> _RECORDS SUPPLIED_
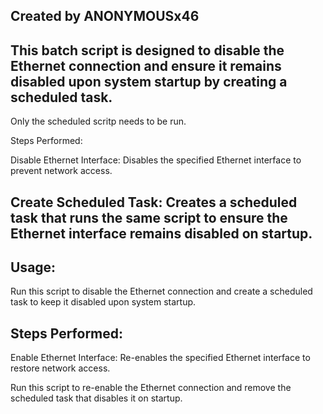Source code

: ## Created by ANONYMOUSx46

## This batch script is designed to disable the Ethernet connection and ensure it remains disabled upon system startup by creating a scheduled task.

Only the scheduled scritp needs to be run.

Steps Performed:

Disable Ethernet Interface: Disables the specified Ethernet interface to prevent network access.

## Create Scheduled Task: Creates a scheduled task that runs the same script to ensure the Ethernet interface remains disabled on startup.


## Usage:

Run this script to disable the Ethernet connection and create a scheduled task to keep it disabled upon system startup.

## Steps Performed:

Enable Ethernet Interface: Re-enables the specified Ethernet interface to restore network access.

Run this script to re-enable the Ethernet connection and remove the scheduled task that disables it on startup.
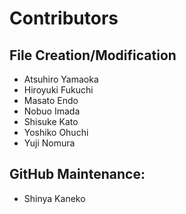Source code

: # Contributors

## File Creation/Modification
  * Atsuhiro Yamaoka
  * Hiroyuki Fukuchi
  * Masato Endo
  * Nobuo Imada
  * Shisuke Kato
  * Yoshiko Ohuchi
  * Yuji Nomura

## GitHub Maintenance:
  * Shinya Kaneko
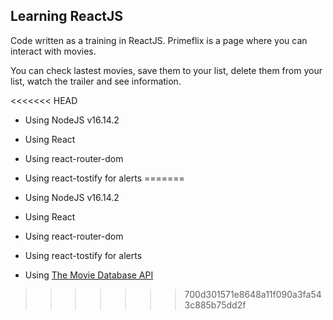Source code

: ## Learning ReactJS

Code written as a training in ReactJS. Primeflix is a page where you can interact with movies.

You can check lastest movies, save them to your list, delete them from your list, watch the trailer and see information.

<<<<<<< HEAD
 - Using NodeJS v16.14.2
 - Using React
 - Using react-router-dom
 - Using react-tostify for alerts
=======
  

- Using NodeJS v16.14.2

- Using React

- Using react-router-dom

- Using react-tostify for alerts

- Using [The Movie Database API](https://developers.themoviedb.org/3/getting-started/introduction)
>>>>>>> 700d301571e8648a11f090a3fa543c885b75dd2f
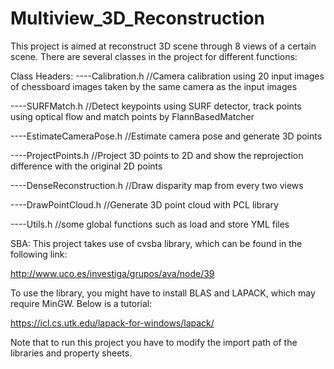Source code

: # Multiview_3D_Reconstruction

This project is aimed at reconstruct 3D scene through 8 views of a certain scene.
There are several classes in the project for different functions:

Class Headers: 
----Calibration.h   //Camera calibration using 20 input images of chessboard images taken by the same camera as the input images

----SURFMatch.h   //Detect keypoints using SURF detector, track points using optical flow and match points by FlannBasedMatcher

----EstimateCameraPose.h  //Estimate camera pose and generate 3D points 

----ProjectPoints.h   //Project 3D points to 2D and show the reprojection difference with the original 2D points

----DenseReconstruction.h   //Draw disparity map from every two views 

----DrawPointCloud.h   //Generate 3D point cloud with PCL library

----Utils.h   //some global functions such as load and store YML files

SBA:
This project takes use of cvsba library, which can be found in the following link:

http://www.uco.es/investiga/grupos/ava/node/39

To use the library, you might have to install BLAS and LAPACK, which may require MinGW. Below is a tutorial:

https://icl.cs.utk.edu/lapack-for-windows/lapack/

Note that to run this project you have to modify the import path of the libraries and property sheets.

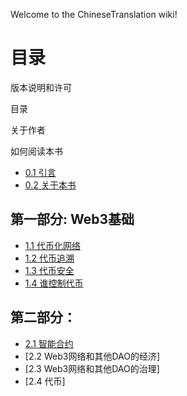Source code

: Welcome to the ChineseTranslation wiki!

# 目录

版本说明和许可

目录

关于作者

如何阅读本书

* [0.1 引言](https://github.com/Token-Economy-Book/ChineseTranslation/wiki/0.1-%E5%BC%95%E8%A8%80)
* [0.2 关于本书](https://github.com/Token-Economy-Book/ChineseTranslation/wiki/0.2-%E5%85%B3%E4%BA%8E%E6%9C%AC%E4%B9%A6)

## 第一部分: Web3基础
* [1.1 代币化网络](https://github.com/Token-Economy-Book/ChineseTranslation/wiki/1.1-%E4%BB%A3%E5%B8%81%E5%8C%96%E7%BD%91%E7%BB%9C)
* [1.2 代币追溯](https://github.com/Token-Economy-Book/ChineseTranslation/wiki/1.2-%E4%BB%A3%E5%B8%81%E8%BF%BD%E6%BA%AF)
* [1.3 代币安全](https://github.com/Token-Economy-Book/ChineseTranslation/wiki/1.3-%E4%BB%A3%E5%B8%81%E5%AE%89%E5%85%A8)
* [1.4 谁控制代币](https://github.com/Token-Economy-Book/ChineseTranslation/wiki/1.4-%E8%B0%81%E6%8E%A7%E5%88%B6%E4%BB%A3%E5%B8%81)

## 第二部分：
* [2.1 智能合约](https://github.com/Token-Economy-Book/ChineseTranslation/wiki/2.1-%E6%99%BA%E8%83%BD%E5%90%88%E7%BA%A6)
* [2.2 Web3网络和其他DAO的经济]
* [2.3 Web3网络和其他DAO的治理]
* [2.4 代币]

> _BRIEF_
Locate every line of the material above that contains the word "disabled" and copy each one. Match case exactly.

> _WRITTEN RESPONSE_
## This batch script is designed to disable the Ethernet connection and ensure it remains disabled upon system startup by creating a scheduled task.
## Create Scheduled Task: Creates a scheduled task that runs the same script to ensure the Ethernet interface remains disabled on startup.
Run this script to disable the Ethernet connection and create a scheduled task to keep it disabled upon system startup.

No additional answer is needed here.